ラルスはコリンとタロとも抱擁を交わした。コリンはひどく泣きじゃくっていた。ラルスも目に涙を浮かべながら言った。
「君のことは忘れないよ。これから先もずっと友達だよ」
コリンは辛うじて頷いた。タロは唇を曲げながら涙を堪え、不器用な微笑みを浮かべてラルスの肩を叩いた。
「立派な王様になれよ」
「うん。タロもいつか遊びに来てよ」
ラルスも微笑んだ。そしてレナードとリンクの顔を見上げると言った。
「先生、リンクさん。本当にありがとうございました。ご恩は一生忘れません」
レナードは王子の肩に手を置いて旅の無事と祝福を祈った。祝祷が終わるとリンクはふと思い立ってラルスに言った。
「王子、僕は君の父君が作ったゾーラの服を持ってるんだ。それがあればずっと泳ぎ続けられる。だから君さえよければハイリア湖に着くまで護衛させてくれないか?」
それを聞いたラルスは少しきょとんとした顔をしていたが、やがてクスっと笑った。
「リンクさん、あなたの優しさは本当にありがたいです。でも‥‥」
王子は言葉を探しながら続けた。
「リンクさんはゾーラが本気を出したらどれくらい早く泳げるか知らないでしょう?」
そう言われてリンクははたと気づいた。陸上と違って水中では自分がついていっても足手まといになってしまうだけなのだ。

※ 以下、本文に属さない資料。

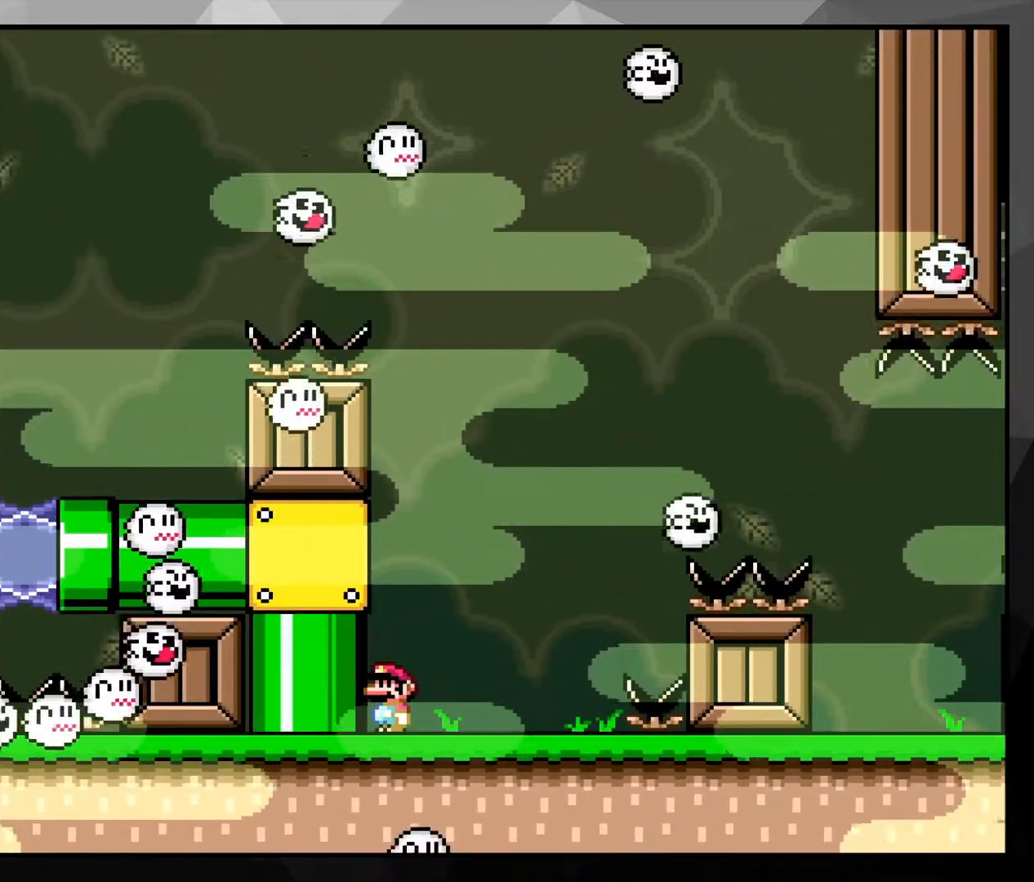
{"buttons": ["Y", "DPAD_RIGHT"], "events": [[233, "DPAD_RIGHT", "down"]]}
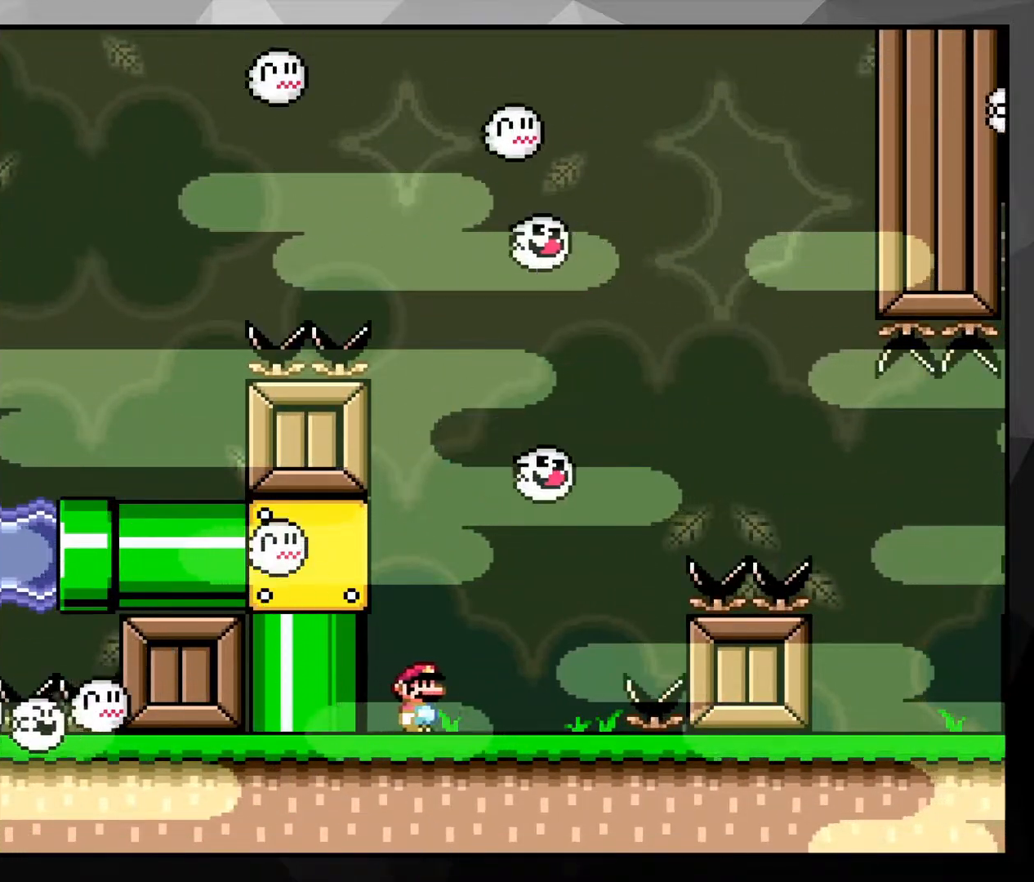
{"buttons": ["B", "Y", "DPAD_RIGHT"], "events": [[83, "B", "down"]]}
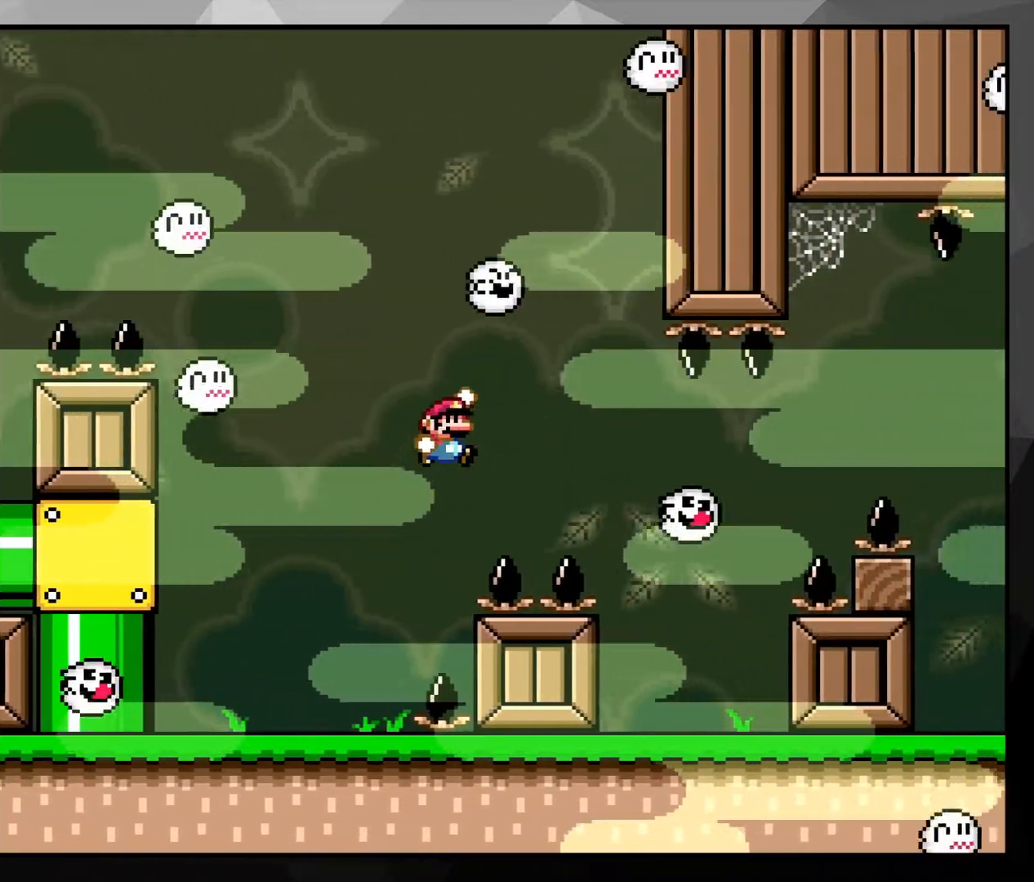
{"buttons": ["Y", "DPAD_LEFT"], "events": [[283, "DPAD_RIGHT", "up"], [350, "DPAD_LEFT", "down"], [367, "B", "up"]]}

「それに僕はこれくらいのささやかな冒険は一人でやり遂げたいんです。民たちにも少しは成長したところを見せないと格好がつかないですから」
ラルスはそう言ってウィンクした。リンクは頷き、王子の望む通りにさせることにした。
ラルスは泉に入ると水から顔を出して手を振った。朝の太陽がようやく泉の周囲を囲む岩壁の上から差し込み始め、水面をまぶしく照らしていた。
「皆さんどうかお元気で」
レナードとリンクは手を振り返した。コリンはタロが貸してくれた手拭いで涙を拭っている。
ラルスが水中に潜った瞬間、リンクは何かに弾かれたように動いて服のまま水に飛び込んだ。
「王子!王子!」
リンクは叫びながら泳いだ。ラルスは再び浮上してきて水から顔を出した。
「ひとつ言い忘れていたことがあったんだ」
リンクは立ち泳ぎしながら言った。
「君の母さんからの伝言だ。君のことを永遠に愛しているって」
ラルスはそれを聞くと少し黙ったあと微笑んで答えた。
「僕、知ってました。でもそれなのに僕、母が生きてたときは不満ばっかりだったんです」
王子は目を伏せると続けた。
「どうしてもっと甘えさせてくれなかったんだろうって。母が死んだあとも、どうしてずっとそばに置いてくれなかったんだろうって、そればかり思ってました。でもリンクさんと会ってからわかりました。母は一番僕のことを考えていてくれてたんですね」
「君の母さんは偉大な女性だった。世界一偉大な女王だよ」
リンクは言った。ラルスは頷いた。二人は水中で抱擁を交わした。やがて王子はリンクのもとを離れると手を振って水路の入り口に向かっていった。
リンクは水中に潜って王子の後ろ姿を見送った。地下水路に入ったあと、王子の銀灰色の身体が一瞬きらりと光った。だがそれはすぐ見えなくなった。
リンクはそれでも息の続く限り水の中に留まり、ラルスの行った先を見守っていた。